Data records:
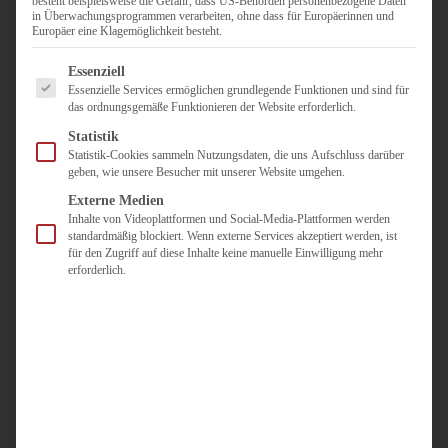
besteht beispielsweise die Gefahr, dass US-Behörden personenbezogene Daten
in Überwachungsprogrammen verarbeiten, ohne dass für Europäerinnen und
Duisburg
Europäer eine Klagemöglichkeit besteht.
Pflegepersonal
Es folgt eine Liste der Service-Gruppen, für die eine Einwilligun
Dortmund
Essenziell
Essenzielle Services ermöglichen grundlegende Funktionen und sind für
Pflegepersonal
das ordnungsgemäße Funktionieren der Website erforderlich.
Düsseldorf
Statistik
Personaldienstleister
Statistik-Cookies sammeln Nutzungsdaten, die uns Aufschluss darüber
geben, wie unsere Besucher mit unserer Website umgehen.
Pädagogik
Über uns
Externe Medien
Inhalte von Videoplattformen und Social-Media-Plattformen werden
Kontakt
standardmäßig blockiert. Wenn externe Services akzeptiert werden, ist
für den Zugriff auf diese Inhalte keine manuelle Einwilligung mehr
erforderlich.
Jobs
Für
Jobsuchende
Für
Unternehmen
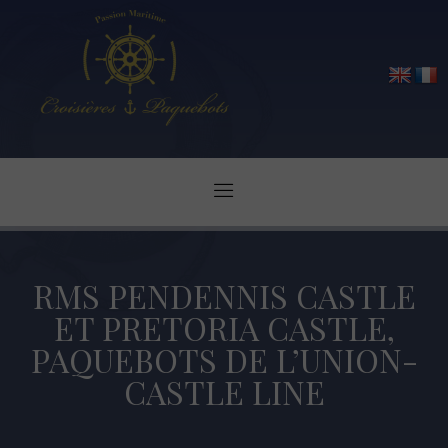
RMS PENDENNIS CASTLE
ET PRETORIA CASTLE,
PAQUEBOTS DE L’UNION-
CASTLE LINE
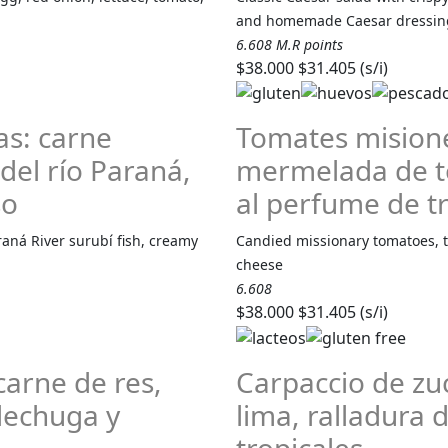
and homemade Caesar dressin
6.608 M.R points
$38.000
$31.405 (s/i)
as: carne
Tomates misione
 del río Paraná,
mermelada de to
so
al perfume de t
aná River surubí fish, creamy
Candied missionary tomatoes, t
cheese
6.608
$38.000
$31.405 (s/i)
arne de res,
Carpaccio de zu
lechuga y
lima, ralladura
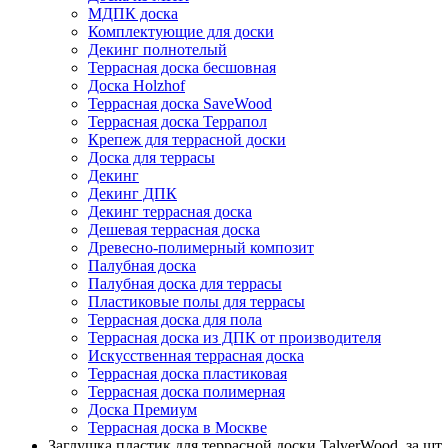
МДПК доска
Комплектующие для доски
Декинг полнотелый
Террасная доска бесшовная
Доска Holzhof
Террасная доска SaveWood
Террасная доска Террапол
Крепеж для террасной доски
Доска для террасы
Декинг
Декинг ДПК
Декинг террасная доска
Дешевая террасная доска
Древесно-полимерный композит
Палубная доска
Палубная доска для террасы
Пластиковые полы для террасы
Террасная доска для пола
Террасная доска из ДПК от производителя
Искусственная террасная доска
Террасная доска пластиковая
Террасная доска полимерная
Доска Премиум
Террасная доска в Москве
Заглушка пластик для террасной доски TalverWood, за шт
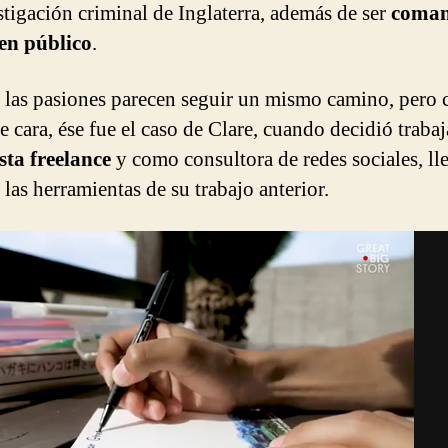
stigación criminal de Inglaterra, además de ser
coman
en público
.
 las pasiones parecen seguir un mismo camino, pero 
te cara, ése fue el caso de Clare, cuando decidió traba
sta freelance
y como consultora de redes sociales, l
 las herramientas de su trabajo anterior.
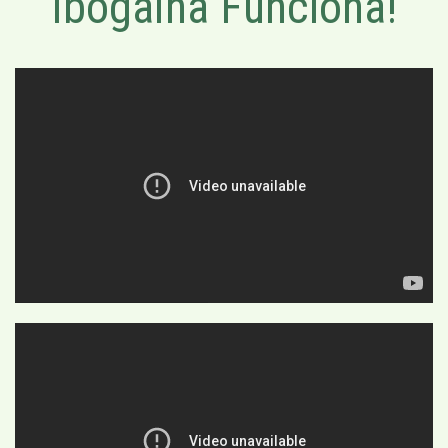
Ibogaína Funciona!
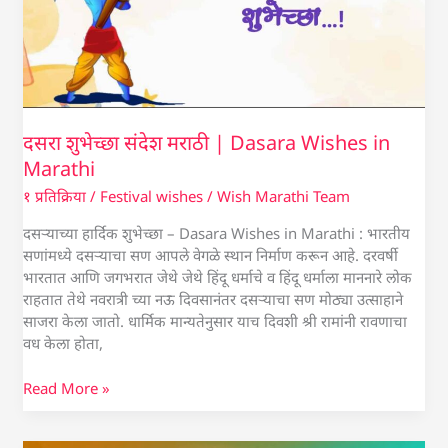
दसरा शुभेच्छा संदेश मराठी | Dasara Wishes in
Marathi
१ प्रतिक्रिया
/
Festival wishes
/
Wish Marathi Team
दसऱ्याच्या हार्दिक शुभेच्छा – Dasara Wishes in Marathi : भारतीय
सणांमध्ये दसऱ्याचा सण आपले वेगळे स्थान निर्माण करून आहे. दरवर्षी
भारतात आणि जगभरात जेथे जेथे हिंदू धर्माचे व हिंदू धर्माला माननारे लोक
राहतात तेथे नवरात्री च्या नऊ दिवसानंतर दसऱ्याचा सण मोठ्या उत्साहाने
साजरा केला जातो. धार्मिक मान्यतेनुसार याच दिवशी श्री रामांनी रावणाचा
वध केला होता,
Read More »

- **AIM OF THE EXERCISE**
Among the entries above, count every line containing the string "Dasara". Your reply must be that number alone.

- **RESULT FOR THIS EXERCISE**
2